= Jim Vicevich =

American radio host

Jim Vicevich (/ˈvaɪsəvɪtʃ/) is an American talk radio host based in Hartford, Connecticut. His show Sound Off Connecticut deals with local, as well as national, topics ranging from politics, economics and social issues, to movies and music. Vicevich, a self-labeled social libertarian and political conservative, often frames his commentary between bumper-music from upstart Americana performers. He is known locally as "Connecticut's Rush Limbaugh".

==Sound Off Connecticut==
Vicevich's show, which airs on WTIC invites phone calls from listeners from throughout Connecticut to discuss the topics of the day. Additionally, Sound Off Connecticut had a special episode each Friday called "Free-For-All Friday" where listeners were invited to phone in or email to discuss almost any topic.

He gained a national audience in 2005 when WTIC started live-streaming the program. Podcasts of Vicevich's show are still posted at www.wtic.com.

In addition to taking calls from listeners, Sound Off Connecticut featured interviews with conservative and—less frequently—Democratic political pundits, activists, lobbyists, and elected officials. Repeat interviewees over the years have included Connecticut governors John G. Rowland and M. Jodi Rell, Power Line blogger John Hinderaker, several members of the Heritage Foundation, and conservative columnists Michelle Malkin, Ann Coulter, and Walter E. Williams. Each Friday, Vicevich interviewed film critic Russ "Mr. MovieFone" Leatherman to discuss opinions on current and upcoming movies.

His views are borderline conservative, in addition to being pro-Iraq war, pro-military and anti-Democratic Party. However, in 2007 he opposed efforts by Governor Rell, a Republican, to raise the state income tax and he voiced opposition to the immigration reform plan advanced by President George W. Bush.

Vicevich resides in the Farmington Valley of Connecticut.

==Career==
After graduating with an economics degree from Bucknell University, where he was a DJ on the college's radio station WVBU, in 1974 and earning his master's degree from Boston University in 1977, Vicevich started his broadcast career at WTAR-TV in Norfolk, Virginia, where his coverage of the state's economy earned him the Associated Press Douglas Southall Freeman Award for outstanding journalism. In 1980, he moved to Connecticut to become the business editor for WFSB-TV, the local CBS affiliate, and later for NBC affiliate WVIT-TV. He went on to join CPTV in 1996 as a producer for an hour-long news magazine show entitled Connecticut Journal which covered state businesses and topics of personal finance, and took over as the anchor of the show in 1999. Over the years, he has earned a total of six Emmy nominations, but no Emmys.

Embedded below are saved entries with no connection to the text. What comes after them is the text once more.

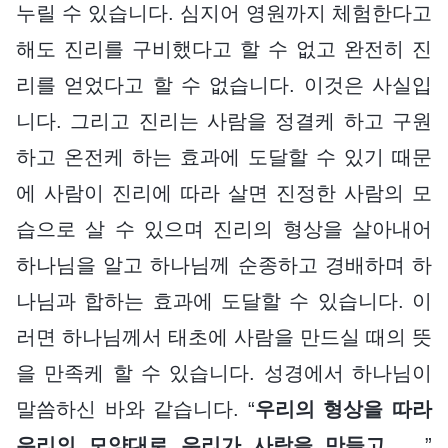
누릴 수 있습니다. 심지어 영원까지 체험한다고
해도 진리를 구비했다고 할 수 없고 완전히 진
리를 얻었다고 할 수 없습니다. 이것은 사실입
니다. 그리고 진리는 사람을 정결케 하고 구원
하고 온전케 하는 효과에 도달할 수 있기 때문
에 사람이 진리에 따라 살면 진정한 사람의 모
습으로 살 수 있으며 진리의 형상을 살아내어
하나님을 알고 하나님께 순종하고 경배하며 하
나님과 합하는 효과에 도달할 수 있습니다. 이
러면 하나님께서 태초에 사람을 만드실 때의 뜻
을 만족케 할 수 있습니다. 성경에서 하나님이
말씀하신 바와 같습니다. “
우리의 형상을 따라
우리의 모양대로 우리가 사람을 만들고……
”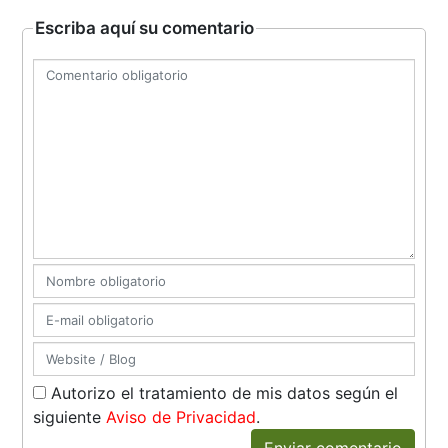
Escriba aquí su comentario
Autorizo el tratamiento de mis datos según el
siguiente
Aviso de Privacidad
.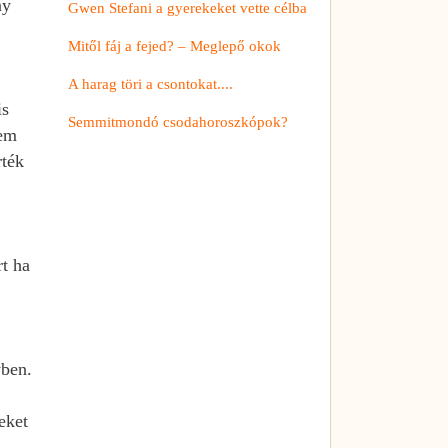
ny
Gwen Stefani a gyerekeket vette célba
Mitől fáj a fejed? – Meglepő okok
A harag töri a csontokat....
is
Semmitmondó csodahoroszkópok?
nem
rték
rt ha
yben.
eket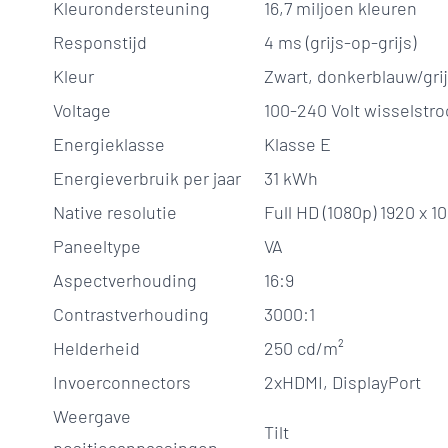
Kleurondersteuning
16,7 miljoen kleuren
Responstijd
4 ms (grijs-op-grijs)
Kleur
Zwart, donkerblauw/gri
Voltage
100-240 Volt wisselstr
Energieklasse
Klasse E
Energieverbruik per jaar
31 kWh
Native resolutie
Full HD (1080p) 1920 x 10
Paneeltype
VA
Aspectverhouding
16:9
Contrastverhouding
3000:1
Helderheid
250 cd/m²
Invoerconnectors
2xHDMI, DisplayPort
Weergave
Tilt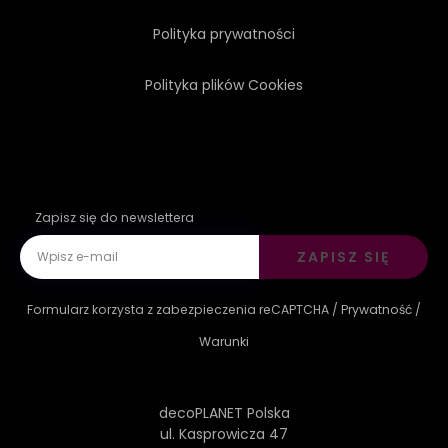
Polityka prywatności
Polityka plików Cookies
Zapisz się do newslettera
ZAPISZ SIĘ
Formularz korzysta z zabezpieczenia reCAPTCHA /
Prywatność
/
Warunki
decoPLANET Polska
ul. Kasprowicza 47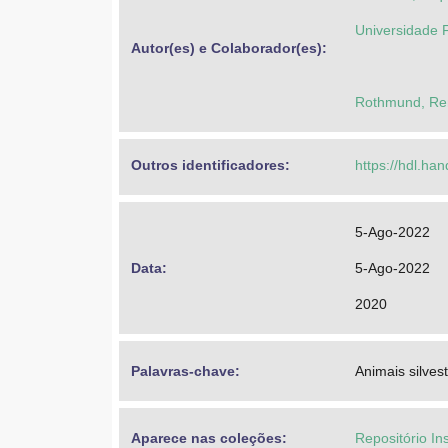
Universidade F
Autor(es) e Colaborador(es): 
Rothmund, Ren
Outros identificadores: 
https://hdl.ha
5-Ago-2022
Data: 
5-Ago-2022
2020
Palavras-chave: 
Animais silves
Aparece nas coleções:
Repositório In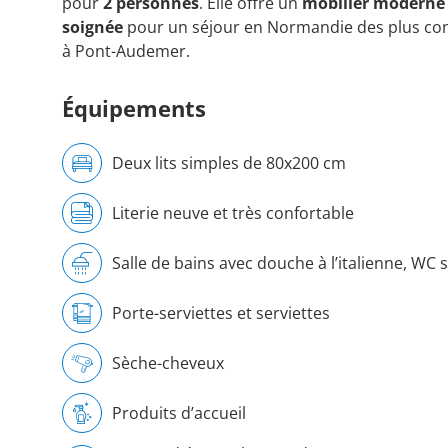
pour
2 personnes
. Elle offre un
mobilier moderne
soignée
pour un séjour en Normandie des plus conf
à Pont-Audemer.
Équipements
Deux lits simples de 80x200 cm
Literie neuve et très confortable
Salle de bains avec douche à l’italienne, WC 
Porte-serviettes et serviettes
Sèche-cheveux
Produits d’accueil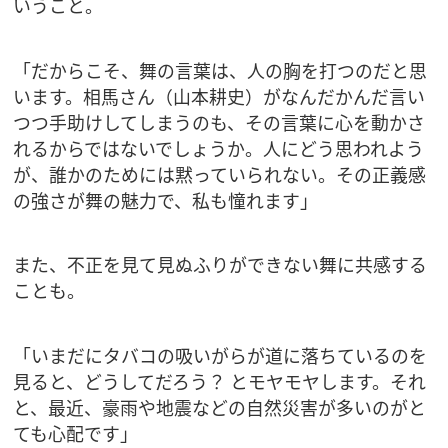
いうこと。
「だからこそ、舞の言葉は、人の胸を打つのだと思
います。相馬さん（山本耕史）がなんだかんだ言い
つつ手助けしてしまうのも、その言葉に心を動かさ
れるからではないでしょうか。人にどう思われよう
が、誰かのためには黙っていられない。その正義感
の強さが舞の魅力で、私も憧れます」
また、不正を見て見ぬふりができない舞に共感する
ことも。
「いまだにタバコの吸いがらが道に落ちているのを
見ると、どうしてだろう？ とモヤモヤします。それ
と、最近、豪雨や地震などの自然災害が多いのがと
ても心配です」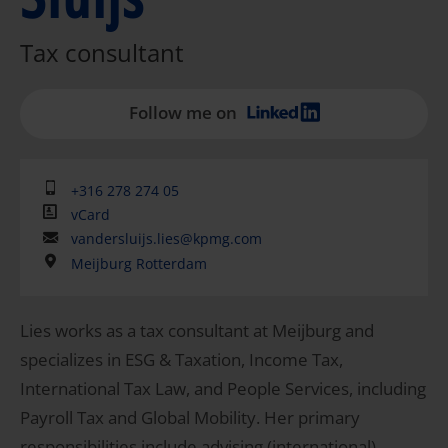
Tax consultant
Follow me on
+316 278 274 05
vCard
vandersluijs.lies@kpmg.com
Meijburg Rotterdam
Lies works as a tax consultant at Meijburg and
specializes in ESG & Taxation, Income Tax,
International Tax Law, and People Services, including
Payroll Tax and Global Mobility. Her primary
responsibilities include advising (international)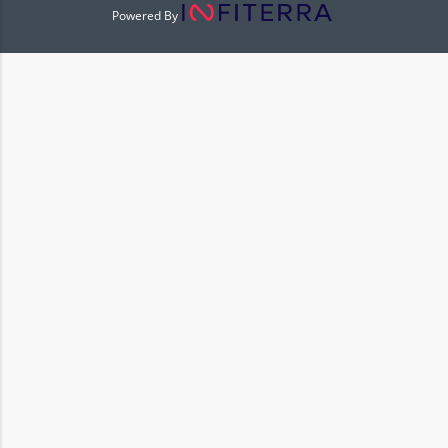
Powered By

On April 2, 2006, Vicevich opened Sound Off Connecticut.

Vicevich also founded Vicevich Interactive, a small business based in Simsbury, Connecticut which specialized in producing multimedia content on VHS, CD-ROM, and the internet via Adobe Shockwave and Flash content. His products have earned him four national Telly awards for excellence in corporate video.

Today, in addition to the responsibilities of his show Sound Off Connecticut, Vicevich in the past, worked full-time as a financial advisor for The Advest Group, a consulting firm based in Hartford, Connecticut where he helps run their "Financial Education Solutions" program.

==Personal==
Vicevich's sister, Barbara Vicevich, was a common guest on the radio show and podcast. She is known as the "Sound off Sister." Barbara Vicevich was previously Assistant United States Attorney for the Southern District of Florida, and special trial attorney for the Department of Justice, Criminal Division; a partner in the Florida law firm of Shutts & Bowen, and an adjunct professor at the University of Miami, School of Law.

Vicevich was married to author Jana Kandlova in Sept. 2020. He has a daughter and a son from a previous marriage. Vicevich has said on air that he suffers from lupus.